Luc de la Corne was born c. 1711 in Contrecœur, Quebec, then part of the French colony of Canada. Born into a "large and illustrious family", his parents were Jean-Louis de La Corne de Chaptes and Marie Pécaudy de Contrecœur, both of whom were French Canadians. Saint-Luc was an officer in the Compagnies Franches de la Marine; his brother Louis de la Corne, Chevalier de la Corne, later became a very successful merchant at Montreal. Though relatively unknown, he played a major role in American and Canadian history. He is most famous for returning from the shipwreck of the Auguste off the coast of Cape Breton, Nova Scotia, at the age of fifty, during the dead of winter, to Quebec City - a trek of 700 miles (1,125 kilometres). He had a varied and courageous military career which earned him the cross of Saint Louis in 1759. He fought at both the Battle of Fort William Henry during the French and Indian War and at the Battles of Saratoga during the American Revolutionary War.

He became a very successful merchant and was heavily involved in the Montreal end of the fur trade. His brother, Jean-Louis, was heavily involved in the fur trade and exploration and Luc controlled the eastern end of his activities. Another brother, François-Josué de La Corne was the commandant of Fort Kaministiquia for a time and large fur trade profits were realized. He was in partnership with Louis-Joseph Gaultier de La Vérendrye for three years south of Lake Superior. In the same period his brother, Louis de la Corne was commandant of the western forts founded mainly by the elder La Vérendrye. Most of his ventures made large profits and, at the time of his death, he was one of the richest men in Canada. Luc de la Corne was an interpreter for Louis-Joseph de Montcalm at the Massacre of Fort William Henry. Saint Luc was held partially responsible for the attack on the British troops and was dismissed.

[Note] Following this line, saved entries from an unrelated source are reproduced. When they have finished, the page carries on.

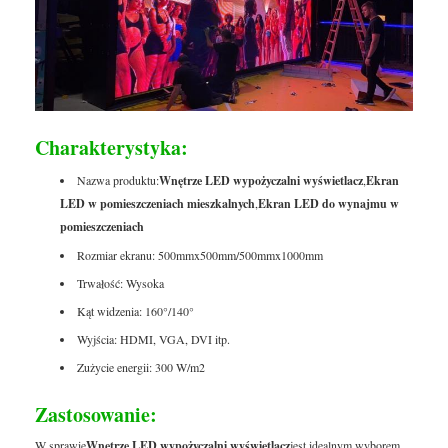
Charakterystyka:
Nazwa produktu:
Wnętrze LED wypożyczalni wyświetlacz
,
Ekran
LED w pomieszczeniach mieszkalnych
,
Ekran LED do wynajmu w
pomieszczeniach
Rozmiar ekranu: 500mmx500mm/500mmx1000mm
Trwałość: Wysoka
Kąt widzenia: 160°/140°
Wyjścia: HDMI, VGA, DVI itp.
Zużycie energii: 300 W/m2
Zastosowanie:
W sprawie
Wnętrze LED wypożyczalni wyświetlacz
jest idealnym wyborem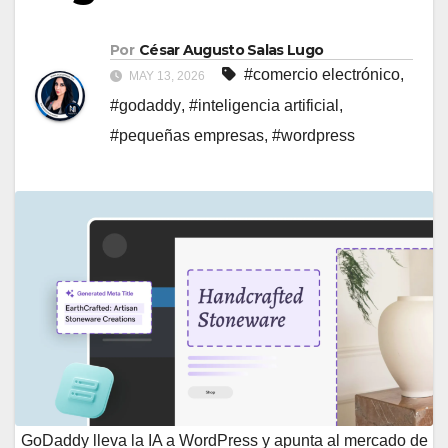
Por
César Augusto Salas Lugo
#comercio electrónico
,
MAY 13, 2026
#godaddy
,
#inteligencia artificial
,
#pequeñas empresas
,
#wordpress
GoDaddy lleva la IA a WordPress y apunta al mercado de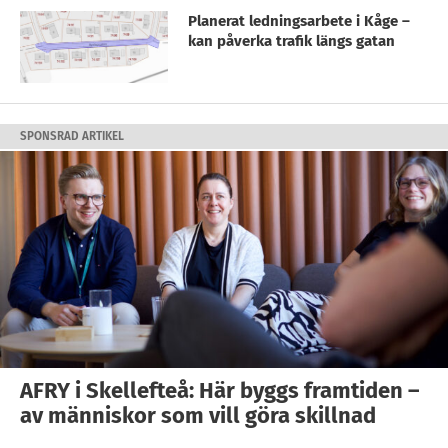
Planerat ledningsarbete i Kåge –
kan påverka trafik längs gatan
SPONSRAD ARTIKEL
AFRY i Skellefteå: Här byggs framtiden –
av människor som vill göra skillnad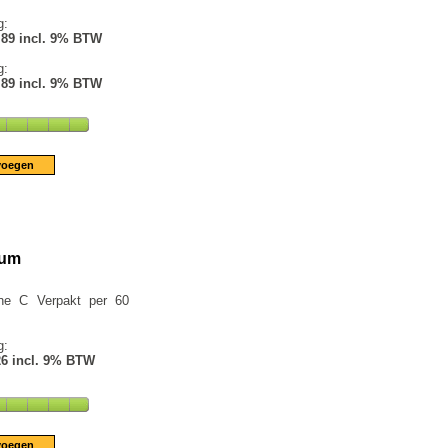
g:
.89 incl. 9% BTW
g:
.89 incl. 9% BTW
num
ine C Verpakt per 60
g:
26 incl. 9% BTW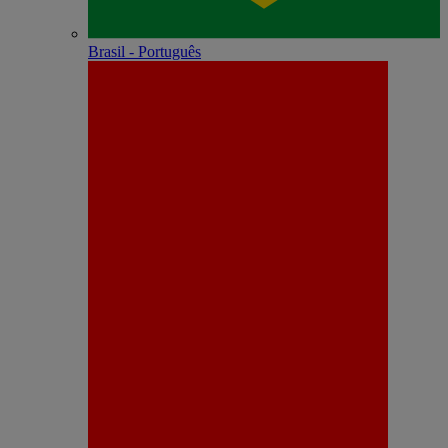
Brasil - Português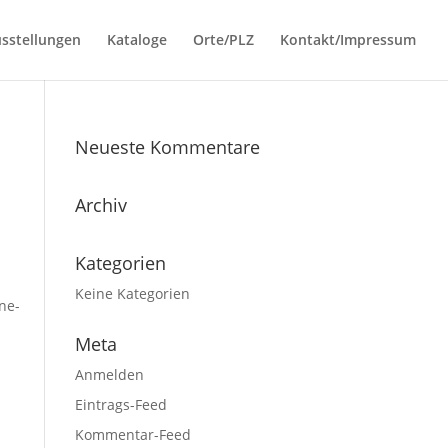
sstellungen
Kataloge
Orte/PLZ
Kontakt/Impressum
Neueste Kommentare
Archiv
Kategorien
Keine Kategorien
ne-
Meta
Anmelden
Eintrags-Feed
Kommentar-Feed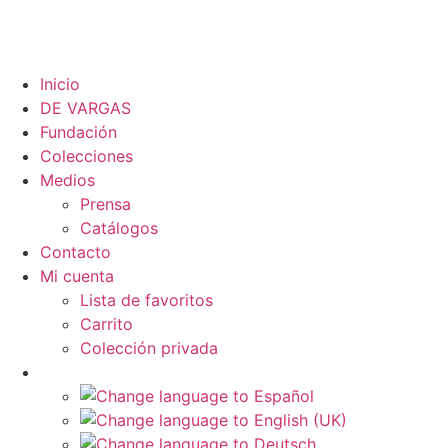
Inicio
DE VARGAS
Fundación
Colecciones
Medios
Prensa
Catálogos
Contacto
Mi cuenta
Lista de favoritos
Carrito
Colección privada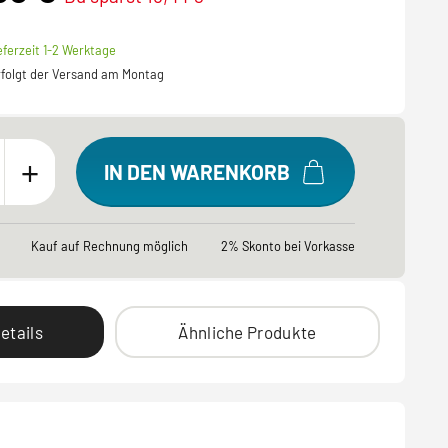
eferzeit 1-2 Werktage
erfolgt der Versand am Montag
+
IN DEN WARENKORB
Kauf auf Rechnung möglich
2% Skonto bei Vorkasse
etails
Ähnliche Produkte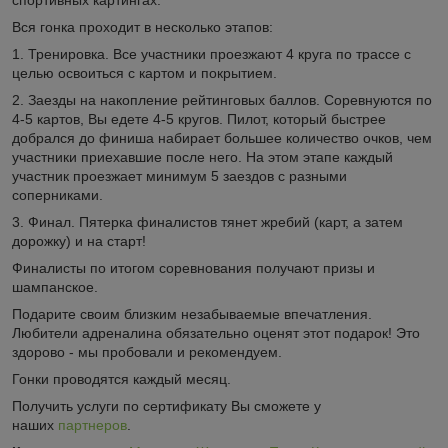
Вся гонка проходит в несколько этапов:
1. Тренировка. Все участники проезжают 4 круга по трассе с
целью освоиться с картом и покрытием.
2. Заезды на накопление рейтинговых баллов. Соревнуются по
4-5 картов, Вы едете 4-5 кругов. Пилот, который быстрее
добрался до финиша набирает большее количество очков, чем
участники приехавшие после него. На этом этапе каждый
участник проезжает минимум 5 заездов с разными
соперниками.
3. Финал. Пятерка финалистов тянет жребий (карт, а затем
дорожку) и на старт!
Финалисты по итогом соревнования получают призы и
шампанское.
Подарите своим близким незабываемые впечатления.
Любители адреналина обязательно оценят этот подарок! Это
здорово - мы пробовали и рекомендуем.
Гонки проводятся каждый месяц.
Получить услуги по сертификату Вы сможете у
наших
партнеров
.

In 1761, Luc was returning to France, when his ship Auguste ran into terrible weather and sank. The seven survivors endured some terrible hardships but eventually found themselves back in Montreal. The feat made Saint Luc de la Corne famous in Quebec. During the American Revolution War, Saint Luc reappeared as an interpreter for John Burgoyne during his trek to Saratoga. During this campaign two natives of Saint Luc's detachment were found responsible for the killing of Jane McCrea.